POWW long put positions are structurally bearish; the modeled P&L assumes European-style exercise at expiration and ignores early assignment, transaction costs, dividends paid before expiry on the stock leg (when present), and the bid-ask spread on the listed chain. POWW positions also carry Industrials sector concentration risk; news flow inside the sector (peer earnings, regulatory shifts, supply-chain headlines) can move POWW alongside the broader basket even when POWW-specific fundamentals are unchanged. Long-premium structures like a long put on POWW are particularly exposed to IV-crush risk through scheduled events (earnings, FDA decisions, central-bank meetings) where IV typically contracts post-event regardless of the directional outcome. Always rebuild the position from current POWW chain quotes before placing a trade.

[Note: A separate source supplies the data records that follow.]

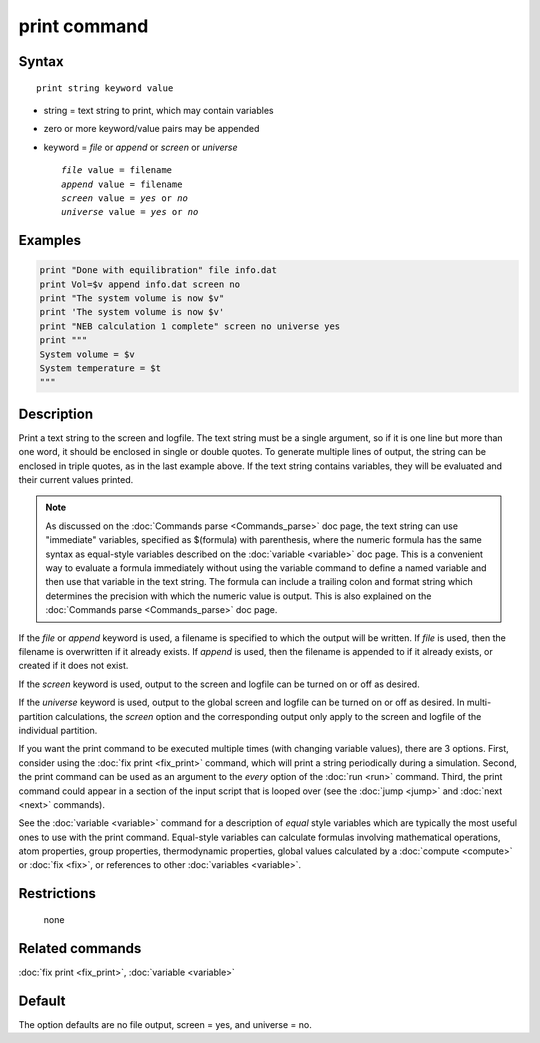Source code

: .. index:: print

print command
=============

Syntax
""""""

.. parsed-literal::

   print string keyword value

* string = text string to print, which may contain variables
* zero or more keyword/value pairs may be appended
* keyword = *file* or *append* or *screen* or *universe*

  .. parsed-literal::

       *file* value = filename
       *append* value = filename
       *screen* value = *yes* or *no*
       *universe* value = *yes* or *no*

Examples
""""""""

.. code-block:: LAMMPS

   print "Done with equilibration" file info.dat
   print Vol=$v append info.dat screen no
   print "The system volume is now $v"
   print 'The system volume is now $v'
   print "NEB calculation 1 complete" screen no universe yes
   print """
   System volume = $v
   System temperature = $t
   """

Description
"""""""""""

Print a text string to the screen and logfile.  The text string must
be a single argument, so if it is one line but more than one word, it
should be enclosed in single or double quotes.  To generate multiple
lines of output, the string can be enclosed in triple quotes, as in
the last example above.  If the text string contains variables, they
will be evaluated and their current values printed.

.. note::

   As discussed on the :doc:`Commands parse <Commands_parse>` doc
   page, the text string can use "immediate" variables, specified as
   $(formula) with parenthesis, where the numeric formula has the same
   syntax as equal-style variables described on the :doc:`variable
   <variable>` doc page.  This is a convenient way to evaluate a
   formula immediately without using the variable command to define a
   named variable and then use that variable in the text string.  The
   formula can include a trailing colon and format string which
   determines the precision with which the numeric value is output.
   This is also explained on the :doc:`Commands parse
   <Commands_parse>` doc page.

If the *file* or *append* keyword is used, a filename is specified to
which the output will be written.  If *file* is used, then the
filename is overwritten if it already exists.  If *append* is used,
then the filename is appended to if it already exists, or created if
it does not exist.

If the *screen* keyword is used, output to the screen and logfile can
be turned on or off as desired.

If the *universe* keyword is used, output to the global screen and
logfile can be turned on or off as desired. In multi-partition
calculations, the *screen* option and the corresponding output only
apply to the screen and logfile of the individual partition.

If you want the print command to be executed multiple times (with
changing variable values), there are 3 options.  First, consider using
the :doc:`fix print <fix_print>` command, which will print a string
periodically during a simulation.  Second, the print command can be
used as an argument to the *every* option of the :doc:`run <run>`
command.  Third, the print command could appear in a section of the
input script that is looped over (see the :doc:`jump <jump>` and
:doc:`next <next>` commands).

See the :doc:`variable <variable>` command for a description of *equal*
style variables which are typically the most useful ones to use with
the print command.  Equal-style variables can calculate formulas
involving mathematical operations, atom properties, group properties,
thermodynamic properties, global values calculated by a
:doc:`compute <compute>` or :doc:`fix <fix>`, or references to other
:doc:`variables <variable>`.

Restrictions
""""""""""""
 none

Related commands
""""""""""""""""

:doc:`fix print <fix_print>`, :doc:`variable <variable>`

Default
"""""""

The option defaults are no file output, screen = yes, and universe = no.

Frequently asked questions
- What is a long put on POWW?
- A long put on POWW is the long put strategy applied to POWW (stock). The strategy is structurally bearish: A long put buys downside exposure with a fixed maximum loss equal to the premium paid; profit accrues if the underlying closes below the strike minus premium at expiration. With POWW stock trading near $1.92, the strikes shown on this page are snapped to the nearest listed POWW chain strike and the premiums come straight from the end-of-day bid/ask midpoint.
- How are POWW long put max profit and max loss calculated?
- Max profit equals the strike minus premium times 100 (reached at zero); max loss equals the premium times 100. Breakeven is strike minus premium. For the POWW long put priced from the end-of-day chain at a 30-day expiry (ATM IV 95.70%), the computed maximum profit is unbounded per contract and the computed maximum loss is unbounded per contract. Live intraday quotes will differ as the chain moves through the trading session.
- What is the breakeven for a POWW long put?
- The breakeven for the POWW long put priced on this page is no defined breakeven on the modeled curve at expiration, derived from end-of-day chain premiums. Breakeven is the underlying price at which the strategy's P&L crosses zero ignoring transaction costs and assignment risk. The current POWW market-implied 1-standard-deviation expected move is approximately 27.44%; if the move sits well outside the breakeven distance, the structure's risk-reward becomes correspondingly tighter.
- When should you consider a long put on POWW?
- Long puts on POWW hedge an existing long POWW stock position or express a bearish view with defined risk; position sizing typically scales the put notional to the underlying POWW exposure being hedged.
- How does current POWW implied volatility affect this long put?
- POWW ATM IV is at 95.70% with IV rank near 16.25%, which is on the low end of its 1-year range. Premium-buying structures (long call, long put, debit spreads) are relatively cheap in this regime; premium-selling structures collect less credit per unit risk.